Handout photo of Mark receiving orders from the Syariah Court in Selangor last year.

Handout photo of Mark receiving orders from the Syariah Court in Selangor last year.


KUCHING: A motion to empower the state’s Syariah Court to hear reconversion cases of Muslim converts should be tabled at the State Legislative Assembly, said Sarawak Freedom of Religion (Safre) pro-tem president Mark Murau Sumon.


Calling on members of the assembly to support the bill, he said even the High Court has no power to hear such cases and every time such case is brought to the High Court, it will be passed to the Syariah Court.


As an example, he said the Syariah Court in Selangor, in particular, could hear such cases.


“So all the state assemblypersons have to do is to copy the relevant section into the current Syariah Court Ordinance to empower it to hear reconversion cases otherwise applicants for reconversion would be having dilemma over their status on religion.


“Their predicament does not stop there because even the National Registration Department (NRD) requires release letter from the Syariah Court in order to change status of religion in their personal documents, particularly MyKad,” he pointed out.
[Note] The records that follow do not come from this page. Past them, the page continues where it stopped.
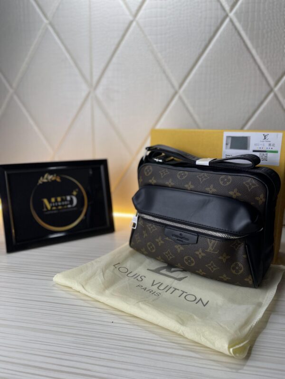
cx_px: 142
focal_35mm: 26
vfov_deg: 67.3
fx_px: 285
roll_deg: +0.3
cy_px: 190
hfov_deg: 53.1
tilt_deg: -12.2
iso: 40
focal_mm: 4.2
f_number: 1.6
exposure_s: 1/239
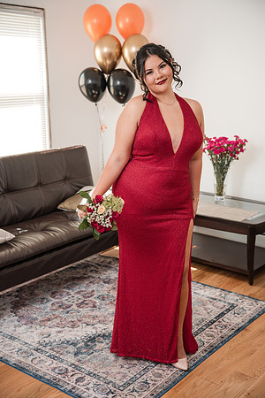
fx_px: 530
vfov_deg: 41.1
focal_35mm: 48
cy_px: 199
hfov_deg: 28.1
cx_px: 132
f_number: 3.2
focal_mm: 48
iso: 1000
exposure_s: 1/250
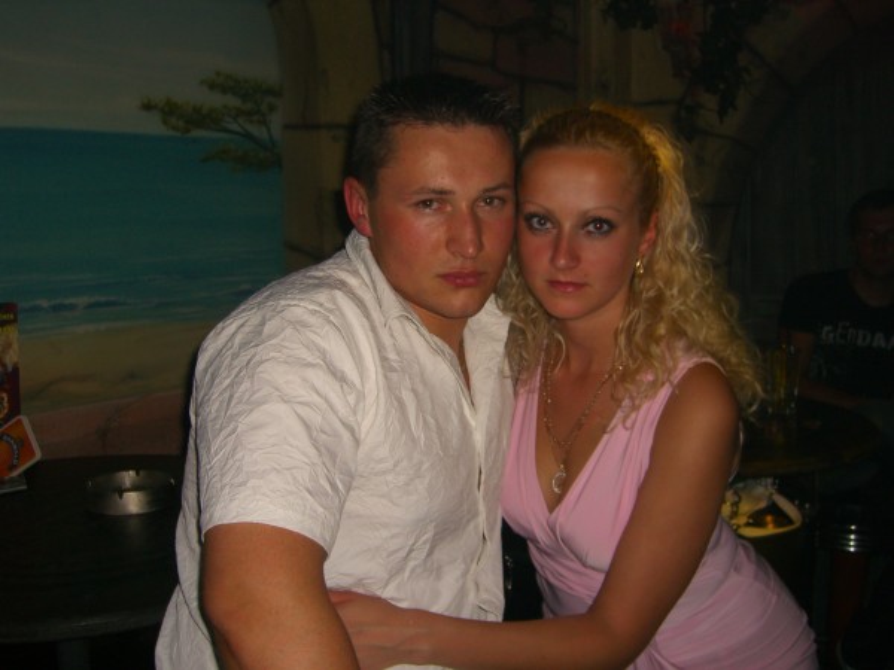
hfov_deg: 49.0
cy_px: 335
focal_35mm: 38
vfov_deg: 37.7
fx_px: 981
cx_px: 447
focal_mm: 7.9
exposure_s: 1/60
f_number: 2.8
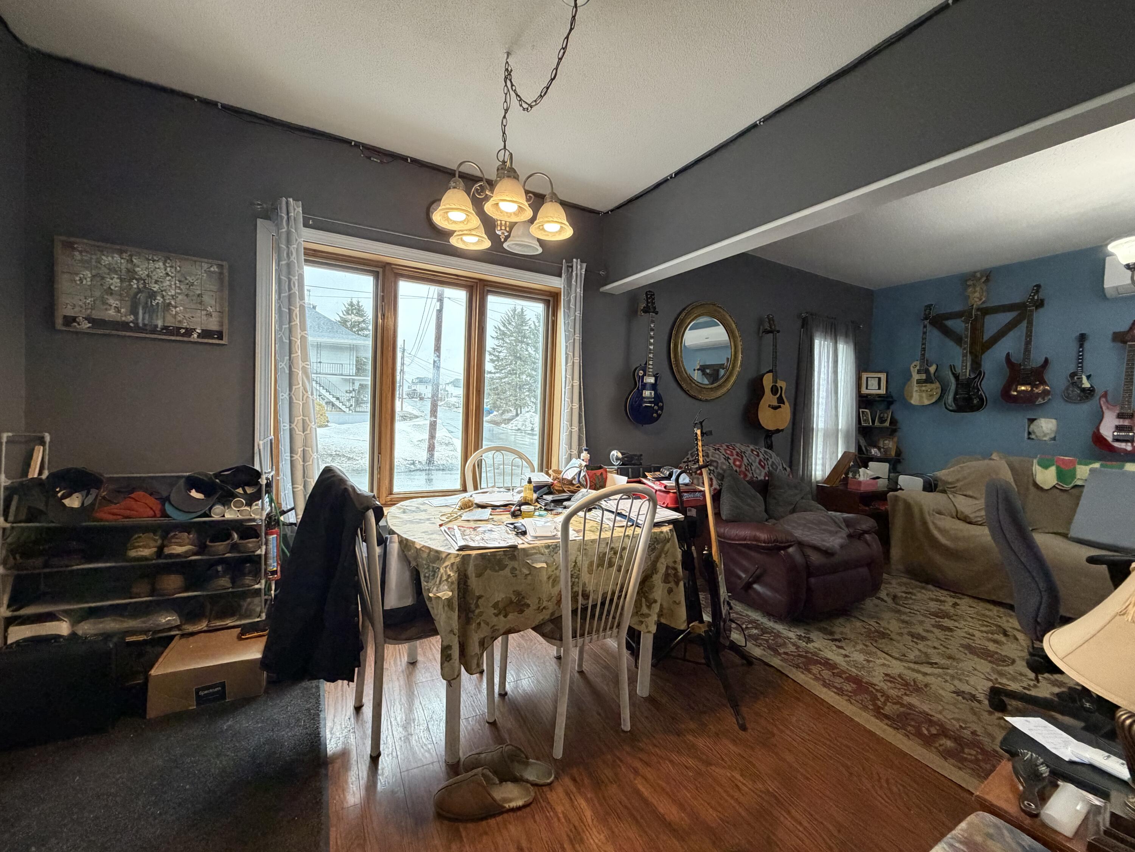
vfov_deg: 85.7
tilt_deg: -2.4
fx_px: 459
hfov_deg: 102.1
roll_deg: -2.4
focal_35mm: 14
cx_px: 568
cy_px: 426
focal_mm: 2.22
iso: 400
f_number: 2.2
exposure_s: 1/60
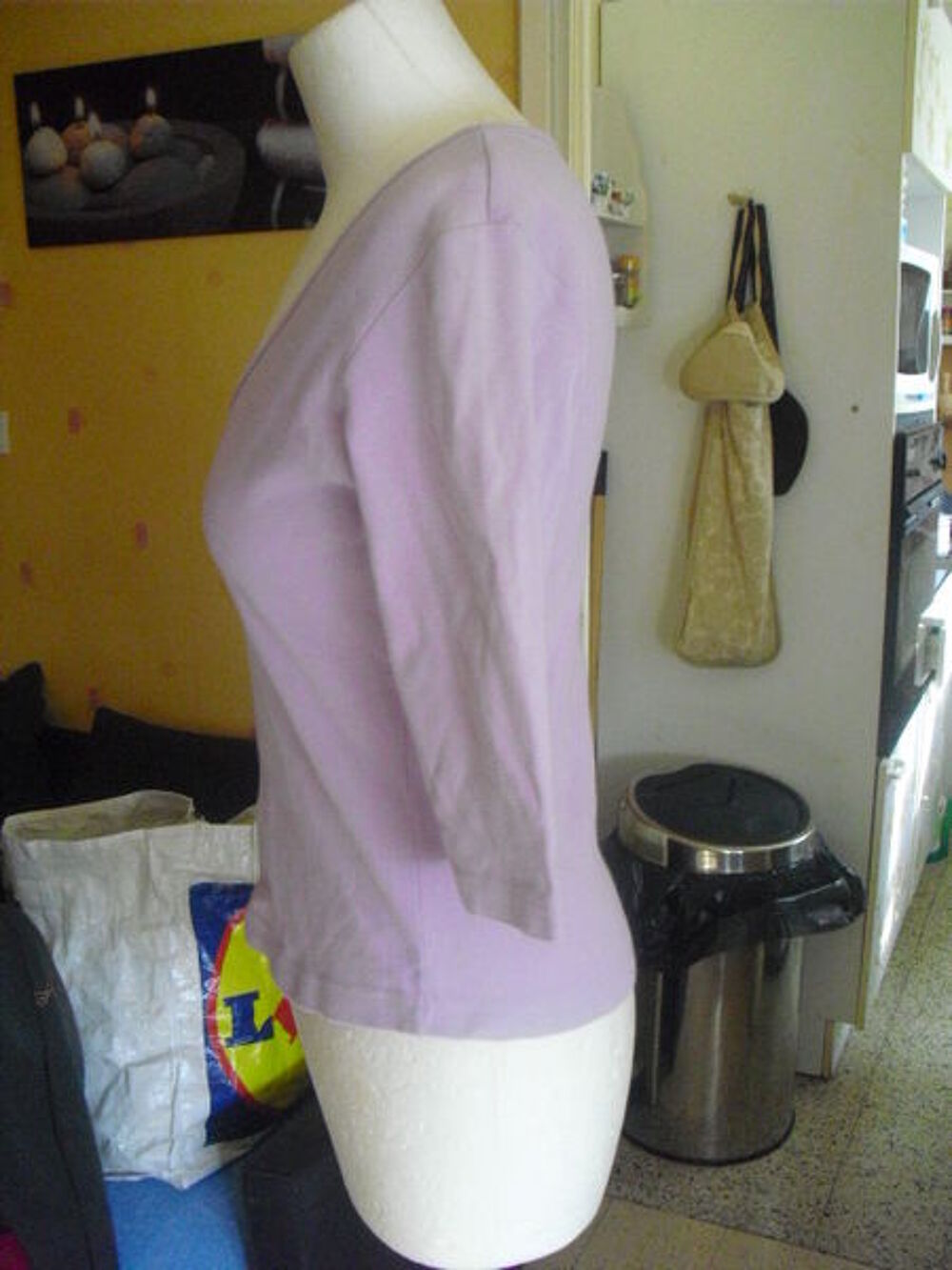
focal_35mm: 36
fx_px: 1320
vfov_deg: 51.4
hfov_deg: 39.7
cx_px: 476
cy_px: 635
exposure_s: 1/50
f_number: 3.1
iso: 800
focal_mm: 6.3
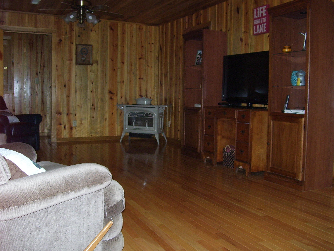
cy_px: 126
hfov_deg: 51.4
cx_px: 167
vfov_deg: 39.7
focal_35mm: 36
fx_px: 347
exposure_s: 1/60
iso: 160
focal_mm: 6
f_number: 2.7
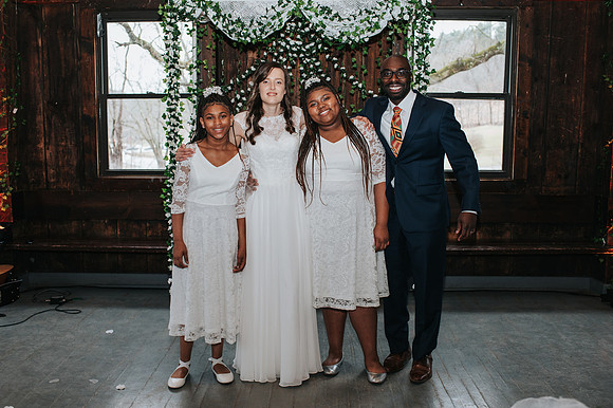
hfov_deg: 51.8
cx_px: 295
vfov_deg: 35.8
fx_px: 631
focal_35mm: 37
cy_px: 204
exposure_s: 1/200
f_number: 3.2
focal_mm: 35
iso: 1000
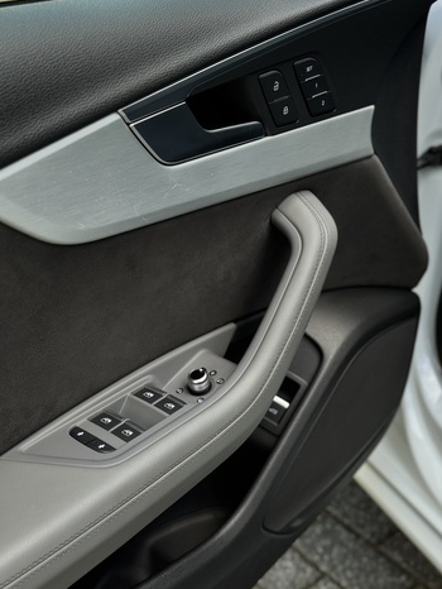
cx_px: 220
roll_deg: +3.1
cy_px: 291
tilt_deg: -28.1
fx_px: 833
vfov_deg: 38.9
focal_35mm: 49
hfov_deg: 29.7
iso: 64
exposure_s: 1/568
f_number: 1.78
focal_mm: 6.76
Echoing a recent statement by Ba Kelalan assemblyman Baru Bian on the same matter, Mark urged the state government to look into the lacuna (gap) in the law over the Jurisdiction of Syariah Court on Muslim converts to leave Islam.


“So far most of these cases were brought to the Civil Courts when the applicants wished to convert out of Islam but sadly we can see even the High Court refused to hear their applications,” he said.


“We have studied several cases. There have been many cases of converts battling with the NRD when they tried to change and amend their religious status in the identity card even though they come out with relevant supporting documents such as Statutory Declaration to declare they are no longer practising Muslims,” he added.


The only reply they would get from the NRD is ‘Permohonan Tidak Diluluskan’ (Your application is not approved) and ‘Mesti ada Arahan dari Mahkamah Syariah’ (Application must be attached with order from the Syariah Court), he stressed.


“We did assist them by going through all the processes as required by the Sarawak Islamic Religious Department (Jais) including attending all the counselling sessions before they take the next step,” he lamented.


Mark claimed that Jais could not give them release letters even after they had completed all the processes.


“I always believe that this case is all about Article 11 (of the Federal Constitution) Freedom of Religion, whereby every person has the right to profess and practise his or her religion,” he pointed out.


“I agree with YB Baru Bian when he commented in The Borneo Post Feb 11 edition that the ‘Law is silent on Muslim converts wishing to leave Islam’. There must be clear provision in the ordinance itself.


“My stand on the matter is very clear but the Sarawak Government until today has not stated its position firmly,” he added.


Mark claimed that he had assisted three Sarawakians to apply for reconversion in Selangor and they were successful.


He said in Selangor, the Syariah High Court under Section 61 (3) (b) (x) of the Administration of the Religion of Islam (State of Selangor) Enactment 2033 stated that a statutory declaration that a person is no longer a Muslim should be allowed, which was also applied in the Syariah Court of Federal Territories.


“Despite the problems we managed to continue and pursue their cases although they are from the low-income group who can’t afford to get their own legal counsel. It took almost a year for them to be released.”


On Safre, Mark pointed out that the association had submitted its application for registration to the Registrar of Societies but was yet to receive approval.


He said most Safre members are those who converted out of Islam and had made statutory declaration that they are no more practising Muslims.